Six steps to a proactive approach: Biosafety 2.0
Considering the main pillars of future biosafety, six core steps towards Biosafety 2.0 include:
1. Focus more on building and maintaining a common, global and sustainable biosafety concept.
2. Use a global biorisk management standard – such as an implemented and enforced ISO standard
3. Use a proactive rather than reactive approach, fronted by biorisk senior management
4. When possible, replace research animals with IT simulations
5. Use engineered biological agents to decrease biosafety level, where possible
6. Use new technologies (Automation/IT, Robotics) for engineering controls
The three pillars of future biosafety: Closed barrier systems, robotics/automation and integrated systems
There is no doubt that this paradigm will suit some high containment settings better than others. For example, with large scale pharma manufacturing there is a lot of synergy between biosafety and GMP. On the other hand, smaller, laboratory scale production (such as a BSL3 diagnostic laboratory) may still need some manual handling alongside isolators. Lastly, for large scale animal research in high containment, it is unlikely that all operator interfaces will be replaced as this could lead to animal distress and therefore more operator injuries.

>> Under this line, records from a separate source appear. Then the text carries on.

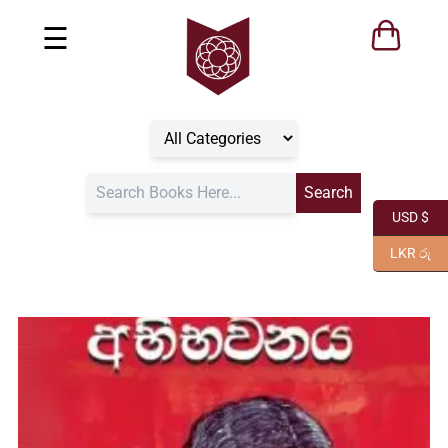
☰
USD $
LKR රු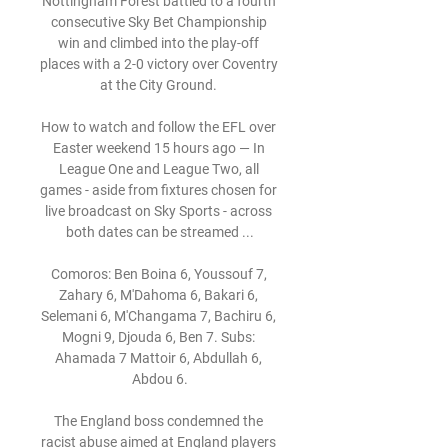
Nottingham Forest battled to a fourth 
consecutive Sky Bet Championship 
win and climbed into the play-off 
places with a 2-0 victory over Coventry 
at the City Ground. 

How to watch and follow the EFL over 
Easter weekend 15 hours ago — In 
League One and League Two, all 
games - aside from fixtures chosen for 
live broadcast on Sky Sports - across 
both dates can be streamed ...

Comoros: Ben Boina 6, Youssouf 7, 
Zahary 6, M'Dahoma 6, Bakari 6, 
Selemani 6, M'Changama 7, Bachiru 6, 
Mogni 9, Djouda 6, Ben 7. Subs: 
Ahamada 7 Mattoir 6, Abdullah 6, 
Abdou 6.

The England boss condemned the 
racist abuse aimed at England players 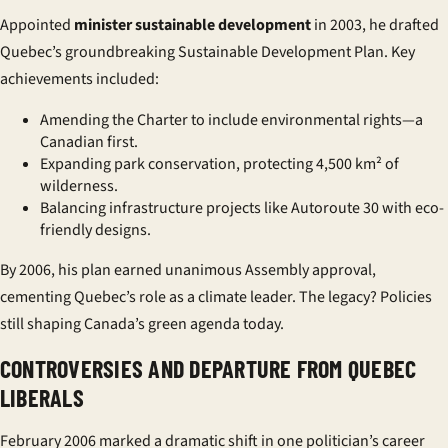
Appointed
minister sustainable development
in 2003, he drafted
Quebec’s groundbreaking Sustainable Development Plan. Key
achievements included:
Amending the Charter to include
environmental rights
—a
Canadian first.
Expanding park conservation, protecting 4,500 km² of
wilderness.
Balancing infrastructure projects like Autoroute 30 with eco-
friendly designs.
By 2006, his plan earned unanimous Assembly approval,
cementing Quebec’s role as a climate leader. The legacy? Policies
still shaping Canada’s green agenda today.
CONTROVERSIES AND DEPARTURE FROM QUEBEC
LIBERALS
February 2006 marked a dramatic shift in one politician’s career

Overall, it is evident that biocontainment and biosafety can be inspired and benefit from the latest trends in GMP. Implementing new technologies like automation/IT and robotics can significantly decrease human error and increase operator and environment safety. But new technologies cannot stand alone. Work with biological organisms is set to increase, hence the need for more biocontainment facilities and more operators. Alongside use of new technologies and reducing manual operations, it is still vital that senior management implements, trains and continuously improves biosafety to lower risk and reach “Biosafety 2.0”.